Gemeinsam arbeiten trägt Früchte

Solawi Solidarische Landwirtschaft
Zusammen arbeiten – das wird bei einer Solawi groß geschrieben.
Quelle: Numßen

Der Solawi-Betrieb von Klaus Vochezer und Marion Stadler in Baldenhofen verfügt über rund 2,5 Hektar. Davon nutzen sie 0,75 Hektar als Gemüse-Anbaufläche. Klaus Vochezer: „Das Interesse an der kleinbäuerlichen Landwirtschaft ist groß. Als wir im Herbst 2017 eine Infoveranstaltung über die Solawi organisiert haben, kamen um die 100 Leute. Mit 45 Solawi-Mitgliedern, also 45 Ernte-Teilen, sind wir dann 2018 gestartet.“

Solawi-Mitglieder sind Ernte-Teiler

Was genau ist mit Ernte-Teil gemeint? „Der Ernte-Teil ergibt sich aus der Bieterrunde, die einmal im Jahr im Herbst für alle Mitglieder stattfindet. Bei diesem Treffen stehen die Ausgaben für das kommende Jahr bereits fest. Jeder Ernte-Teiler, also jedes Solawi-Mitglied, gibt anonym auf einem Zettel an, wieviel Geld es in der kommenden Saison pro Monat bezahlen möchte.“ Dabei bietet der eine vielleicht 40 Euro und ein anderer 70 Euro für einen Ernte-Teil pro Monat.

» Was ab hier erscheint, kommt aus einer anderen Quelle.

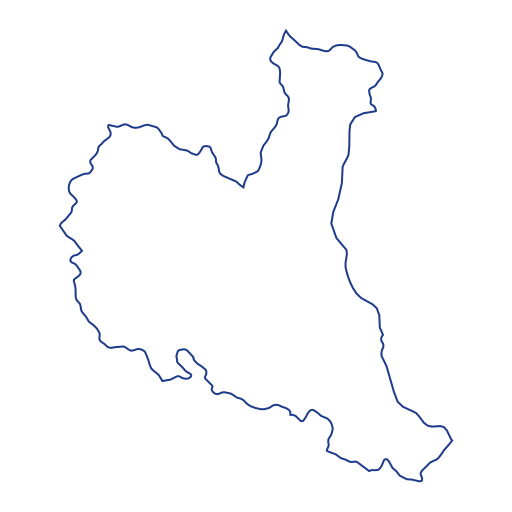 an SVG outline of Zajecarski
{"feature_id": "SRB-844", "entity_name": "Zajecarski", "entity_type": "District", "adm_level": 1, "iso_a3": "SRB", "parent_name": "Republic of Serbia", "parent_adm1": "", "projection": "albers", "projection_center": [22.117, 43.747], "detail": "fine", "context": "isolated", "style": "outline", "palette": "blue", "viewbox_px": 512, "rotation_deg": 0, "n_neighbors": 0, "source": "natural_earth", "source_scale": "10m", "svg_char_len": 5951}
<svg xmlns="http://www.w3.org/2000/svg" viewBox="0 0 512 512"><path d="M375.8,111.2L363.7,113.2L355.0,117.0L350.3,124.3L349.5,130.9L349.3,146.4L348.5,154.8L347.5,157.2L343.7,164.3L342.6,167.0L341.9,183.0L338.2,199.5L333.3,211.9L331.3,223.5L336.4,238.0L346.5,250.0L346.9,254.2L345.5,263.1L345.6,267.5L347.3,274.5L349.8,281.5L352.9,288.0L356.5,293.6L361.3,298.1L372.7,304.4L376.8,308.3L379.3,315.3L379.8,327.6L383.0,334.8L381.5,337.2L381.1,339.2L381.5,341.2L382.8,343.0L383.3,344.3L383.4,345.6L383.3,347.0L381.7,351.0L381.4,353.7L381.7,356.3L386.5,366.1L393.8,391.5L397.6,401.7L402.9,406.7L415.8,412.8L418.5,415.6L424.0,422.9L427.8,425.7L431.9,426.6L440.3,426.1L443.9,427.1L446.8,430.3L451.2,439.4L452.2,440.4L449.4,444.1L444.3,449.8L441.0,454.7L438.1,458.4L436.3,459.6L431.7,461.7L430.1,462.6L422.1,470.6L421.3,471.8L420.7,473.0L420.8,474.8L422.0,478.0L422.1,479.0L422.0,480.4L421.3,481.0L419.9,481.3L418.8,481.2L411.9,479.6L406.7,479.2L400.2,475.9L398.7,474.5L396.5,471.4L392.5,467.9L388.8,461.3L387.7,459.9L386.6,459.2L385.6,459.2L384.4,459.7L383.9,460.4L382.0,465.1L380.5,467.6L379.5,468.8L378.5,469.6L377.7,469.9L375.5,470.2L371.8,470.1L370.6,470.4L369.2,471.1L357.2,462.1L355.6,461.6L351.1,462.0L349.4,461.6L345.5,459.6L342.2,458.6L340.4,457.8L336.0,454.5L327.2,451.1L326.9,450.8L326.9,449.8L328.6,445.9L328.6,444.6L328.2,441.4L328.5,439.1L331.2,434.7L332.4,430.6L332.7,428.7L332.4,426.8L331.5,423.8L330.2,421.3L328.1,419.2L327.1,418.4L321.3,416.0L317.2,412.5L314.0,410.4L312.8,409.9L311.8,409.9L310.3,410.4L309.6,410.9L307.5,413.7L306.1,416.6L303.7,420.2L302.9,421.0L301.4,421.2L300.4,420.7L296.1,416.4L295.0,415.6L292.2,414.8L290.3,414.8L290.3,412.0L289.8,411.0L288.5,409.6L286.0,408.1L281.6,406.6L278.5,405.1L276.1,404.8L274.1,405.1L273.3,405.3L269.0,408.0L264.2,409.2L260.7,409.2L255.5,408.0L250.8,406.3L247.3,404.1L243.9,400.6L242.4,399.5L240.9,398.7L236.5,397.4L232.9,394.8L230.5,393.5L224.2,392.2L221.9,392.5L218.1,394.1L216.3,394.0L214.6,393.4L212.7,391.7L212.0,390.5L211.7,388.9L212.5,386.5L212.3,385.7L205.8,379.2L204.9,377.7L205.0,376.7L206.3,374.1L206.3,371.6L205.9,370.2L205.2,369.3L201.4,366.2L197.6,363.8L195.8,362.1L193.9,359.7L193.4,358.4L193.4,357.7L193.5,357.3L187.5,350.8L186.1,349.8L184.8,349.4L183.5,349.3L180.4,349.8L178.9,350.3L178.0,351.0L177.7,351.6L176.5,355.6L176.4,356.6L176.9,358.8L177.1,361.2L177.7,362.7L178.3,363.4L182.3,367.2L185.4,370.8L187.2,372.1L190.6,374.0L191.2,375.2L191.2,375.8L190.8,376.7L189.5,377.8L188.0,378.5L185.6,378.8L182.7,378.2L179.7,376.5L178.0,376.1L176.2,376.7L170.6,379.6L162.4,381.0L158.7,374.9L152.5,369.8L151.1,368.1L149.6,364.6L148.7,361.2L146.3,354.7L145.1,352.2L144.3,351.2L143.2,350.4L141.5,349.6L138.9,348.9L137.0,349.2L132.5,350.6L130.6,350.6L127.7,349.0L125.0,347.0L123.4,346.5L115.9,347.1L111.6,347.8L109.2,347.6L107.5,346.9L104.7,344.2L101.3,341.8L100.0,340.6L99.4,339.0L99.7,334.1L99.5,333.0L98.5,331.1L96.6,328.2L94.9,326.5L93.2,324.9L89.5,322.2L88.6,321.2L85.9,316.6L82.1,312.1L81.5,310.9L81.1,309.7L80.6,306.1L80.0,304.1L79.6,303.4L76.9,300.5L76.3,299.4L75.7,296.7L75.5,288.2L74.9,285.0L73.8,280.9L73.8,280.2L74.1,279.5L74.9,278.8L78.6,276.0L79.9,274.7L80.6,273.1L80.6,272.0L80.0,270.4L76.0,264.7L75.0,263.9L71.4,262.2L70.8,261.7L70.3,260.3L70.4,259.7L71.1,258.0L72.1,256.8L73.9,255.6L77.1,254.8L78.2,254.3L82.0,250.8L77.8,245.6L74.4,241.0L72.8,239.7L66.8,235.9L59.8,225.8L60.4,224.4L61.5,222.8L66.0,218.9L71.2,212.5L71.8,210.9L72.0,208.4L72.2,207.4L73.3,205.7L76.3,202.9L76.7,202.0L76.8,201.0L76.3,199.9L74.5,197.7L70.3,193.6L69.2,191.7L68.7,188.8L68.9,186.0L69.2,184.6L70.4,181.7L71.3,180.3L73.3,178.7L81.9,174.7L84.5,173.8L88.6,173.5L90.2,172.3L92.1,169.8L92.6,168.7L92.8,167.9L92.7,166.9L92.5,166.2L90.6,163.3L90.2,162.1L90.3,160.9L90.7,159.9L95.2,155.3L97.0,152.9L98.0,150.4L98.3,147.8L98.9,146.4L102.0,143.5L103.9,141.3L109.3,137.2L110.0,136.2L110.4,135.2L110.6,134.4L110.6,132.5L109.9,130.6L108.2,127.5L108.1,126.3L108.5,125.2L109.0,125.0L116.0,126.6L117.9,126.8L119.2,126.4L123.7,124.5L126.0,124.4L127.8,125.0L131.7,127.1L134.2,127.7L135.7,127.8L138.8,127.4L144.2,125.4L146.9,124.8L148.0,124.8L156.4,127.2L158.0,128.3L160.2,131.2L161.6,133.3L162.6,135.7L163.4,136.4L166.8,137.8L168.2,138.8L170.3,141.0L173.7,145.3L174.3,145.9L179.5,149.2L186.5,150.4L188.2,151.1L191.1,153.1L195.7,154.8L196.9,154.8L197.9,154.4L198.5,153.8L200.5,151.1L202.7,147.2L203.5,146.5L206.2,146.0L209.2,146.6L209.9,147.0L210.5,147.8L212.0,152.2L215.0,156.7L215.6,157.9L215.9,159.0L216.1,162.3L218.1,166.0L218.6,168.0L219.2,171.6L220.1,173.6L222.2,175.3L224.3,176.4L236.4,181.6L239.3,184.4L243.4,187.4L244.5,182.7L247.6,175.6L248.4,175.0L252.3,173.9L257.1,171.6L257.7,171.2L258.9,169.4L260.4,165.7L261.2,162.9L261.4,161.4L261.4,158.4L260.7,154.1L260.9,151.9L263.5,145.5L266.9,141.2L268.2,139.0L268.9,137.5L269.9,134.1L271.2,131.5L275.0,127.1L276.5,124.7L278.0,119.0L279.2,117.7L280.6,116.9L284.9,116.0L286.4,115.4L287.8,113.7L288.4,112.2L288.7,110.0L288.1,106.0L288.1,104.8L288.8,100.9L288.9,98.5L288.5,97.3L287.9,96.4L285.1,93.4L284.7,92.6L284.3,91.8L283.2,87.2L282.6,86.1L280.1,83.3L279.7,82.6L279.6,81.1L279.9,77.3L280.1,72.6L279.8,69.5L279.4,68.1L278.9,67.1L277.3,65.6L273.3,63.4L271.7,62.0L270.5,60.4L270.2,59.1L270.3,57.8L270.7,56.8L273.8,51.8L277.9,47.9L279.4,45.1L281.6,41.9L282.6,39.5L283.2,36.9L284.1,34.2L286.0,30.7L288.2,34.0L290.4,36.7L293.9,39.7L299.5,45.0L302.5,46.8L307.0,47.2L311.4,48.6L318.5,49.2L324.2,51.0L326.5,51.3L328.8,50.8L329.7,50.2L332.7,47.0L335.8,45.6L338.5,45.1L341.4,45.0L347.1,45.5L349.9,46.7L355.2,50.6L356.5,52.4L358.2,56.1L358.7,56.8L360.1,57.8L362.7,59.0L366.6,60.2L370.6,61.3L375.3,62.0L376.8,62.6L377.6,63.3L378.7,65.0L380.2,68.7L382.1,72.4L382.5,73.4L382.5,74.4L382.3,75.2L381.6,77.0L380.8,78.4L377.9,81.9L375.8,85.1L374.3,86.5L371.7,87.7L369.8,89.0L369.3,89.6L369.1,91.1L369.6,94.2L370.8,97.6L370.9,98.7L370.6,102.5L370.7,103.5L371.2,104.4L373.8,106.0L374.7,106.9L375.4,108.5L376.0,110.8L375.8,111.2Z" fill="none" stroke="#1e3a8a" stroke-width="2"/></svg>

Die Zahlen werden ausgewertet und auf das Jahr hochgerechnet. Sind die voraussichtlichen Ausgaben gedeckt, muss nicht mehr nachgeboten werden. „Kommt das Budget nicht zusammen, gibt es eine neue Bieterrunde – so lange, bis die Ausgaben finanziert sind.“

Jeder zahlt das, was er kann

Jedes Mitglied überweist dann den von ihm gebotenen Betrag pro Monat. Marion Stadler: „2018 kostete der Ernte-Teil durchschnittlich 50 Euro im Monat. 2021 liegt der monatliche Durchschnitts-Wert bei 70 Euro.“ Inzwischen gibt es 60 Ernte-Teiler auf der Solawi-Baldenhofen. „Sie sichern sich damit nicht nur ihren Ernte-Teil, sie unterstützen auch unsere Form der Landwirtschaft – die schonende Bodenbearbeitung, die Artenvielfalt, den Erhalt der Hofgebäude etc.“

Gut organisiert und trotzdem freiwillig

Die Mithilfe auf Feld und Hof ist freiwillig. Einmal im Monat verschicken Marion und Klaus per Mail einen Hofbrief.